------ DATA IN THIS EXERCISE

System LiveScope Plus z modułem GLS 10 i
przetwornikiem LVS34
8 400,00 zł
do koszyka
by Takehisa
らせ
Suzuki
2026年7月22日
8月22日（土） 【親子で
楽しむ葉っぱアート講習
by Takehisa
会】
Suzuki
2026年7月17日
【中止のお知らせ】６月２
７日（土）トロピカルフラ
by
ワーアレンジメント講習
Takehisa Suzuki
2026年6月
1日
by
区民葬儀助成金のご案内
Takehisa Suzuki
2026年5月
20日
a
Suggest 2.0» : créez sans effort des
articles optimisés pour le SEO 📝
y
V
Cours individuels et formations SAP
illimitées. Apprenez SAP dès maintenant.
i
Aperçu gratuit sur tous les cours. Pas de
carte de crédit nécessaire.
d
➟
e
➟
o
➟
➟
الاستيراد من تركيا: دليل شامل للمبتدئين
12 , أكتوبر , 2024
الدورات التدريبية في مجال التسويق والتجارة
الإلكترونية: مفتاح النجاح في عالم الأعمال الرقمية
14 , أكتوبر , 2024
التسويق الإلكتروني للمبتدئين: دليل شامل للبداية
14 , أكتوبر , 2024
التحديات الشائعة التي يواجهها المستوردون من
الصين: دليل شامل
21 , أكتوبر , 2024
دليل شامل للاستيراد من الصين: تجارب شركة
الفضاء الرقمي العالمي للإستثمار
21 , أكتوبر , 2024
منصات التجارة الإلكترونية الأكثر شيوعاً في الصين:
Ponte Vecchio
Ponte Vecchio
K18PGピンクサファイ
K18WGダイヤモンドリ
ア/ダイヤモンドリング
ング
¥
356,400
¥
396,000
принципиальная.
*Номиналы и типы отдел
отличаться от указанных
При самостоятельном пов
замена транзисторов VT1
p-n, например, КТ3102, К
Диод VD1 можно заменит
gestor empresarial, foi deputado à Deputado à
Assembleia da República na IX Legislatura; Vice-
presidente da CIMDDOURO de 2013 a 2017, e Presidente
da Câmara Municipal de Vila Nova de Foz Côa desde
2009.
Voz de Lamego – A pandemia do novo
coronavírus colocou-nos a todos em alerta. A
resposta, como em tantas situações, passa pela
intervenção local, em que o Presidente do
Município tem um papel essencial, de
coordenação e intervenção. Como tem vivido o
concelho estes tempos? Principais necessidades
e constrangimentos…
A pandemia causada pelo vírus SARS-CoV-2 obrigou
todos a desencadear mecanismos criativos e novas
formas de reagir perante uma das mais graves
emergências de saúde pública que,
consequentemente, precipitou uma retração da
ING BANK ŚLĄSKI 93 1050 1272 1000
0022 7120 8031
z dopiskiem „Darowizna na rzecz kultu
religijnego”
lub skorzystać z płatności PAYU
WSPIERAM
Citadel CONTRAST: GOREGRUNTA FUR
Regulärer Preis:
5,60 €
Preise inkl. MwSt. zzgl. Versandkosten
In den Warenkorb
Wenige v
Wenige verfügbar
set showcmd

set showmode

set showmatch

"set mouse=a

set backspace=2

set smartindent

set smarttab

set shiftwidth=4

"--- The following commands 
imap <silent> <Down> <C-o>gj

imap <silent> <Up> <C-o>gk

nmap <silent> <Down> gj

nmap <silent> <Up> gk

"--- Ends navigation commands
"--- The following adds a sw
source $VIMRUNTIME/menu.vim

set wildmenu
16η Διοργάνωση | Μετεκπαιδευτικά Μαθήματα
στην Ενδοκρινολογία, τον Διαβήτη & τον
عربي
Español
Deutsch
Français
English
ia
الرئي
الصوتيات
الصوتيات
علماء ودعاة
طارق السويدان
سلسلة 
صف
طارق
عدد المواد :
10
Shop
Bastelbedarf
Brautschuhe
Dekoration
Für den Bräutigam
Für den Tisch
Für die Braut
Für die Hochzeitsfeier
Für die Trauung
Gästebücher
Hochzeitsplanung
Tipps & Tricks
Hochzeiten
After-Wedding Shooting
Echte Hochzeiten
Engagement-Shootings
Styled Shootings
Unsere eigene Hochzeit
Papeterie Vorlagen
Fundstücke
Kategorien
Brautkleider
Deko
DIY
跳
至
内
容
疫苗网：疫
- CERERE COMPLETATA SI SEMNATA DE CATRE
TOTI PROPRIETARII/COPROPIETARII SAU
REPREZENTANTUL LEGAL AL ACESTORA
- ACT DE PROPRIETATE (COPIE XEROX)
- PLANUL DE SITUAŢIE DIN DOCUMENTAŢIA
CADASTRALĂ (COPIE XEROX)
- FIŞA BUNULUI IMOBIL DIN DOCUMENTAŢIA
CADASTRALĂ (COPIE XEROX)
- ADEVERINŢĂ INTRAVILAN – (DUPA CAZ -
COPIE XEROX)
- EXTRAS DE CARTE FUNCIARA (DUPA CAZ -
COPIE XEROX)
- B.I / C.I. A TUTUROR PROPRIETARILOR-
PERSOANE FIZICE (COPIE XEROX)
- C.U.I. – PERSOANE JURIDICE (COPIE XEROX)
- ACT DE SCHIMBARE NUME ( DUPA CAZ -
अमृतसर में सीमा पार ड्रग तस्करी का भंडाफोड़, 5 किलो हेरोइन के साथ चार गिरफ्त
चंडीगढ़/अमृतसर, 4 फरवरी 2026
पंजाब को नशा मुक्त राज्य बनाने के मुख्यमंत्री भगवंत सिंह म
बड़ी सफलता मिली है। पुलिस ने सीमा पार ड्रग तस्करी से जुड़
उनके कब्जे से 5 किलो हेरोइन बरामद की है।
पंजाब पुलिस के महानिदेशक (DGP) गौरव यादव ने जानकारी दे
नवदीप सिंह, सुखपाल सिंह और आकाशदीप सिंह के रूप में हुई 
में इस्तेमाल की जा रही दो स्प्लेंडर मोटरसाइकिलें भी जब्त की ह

------------

▶ DIRECTIVE:
In the entries above, count each line that includes "intervenção" and report the total with no other text.

▶ TASK SOLUTION:
2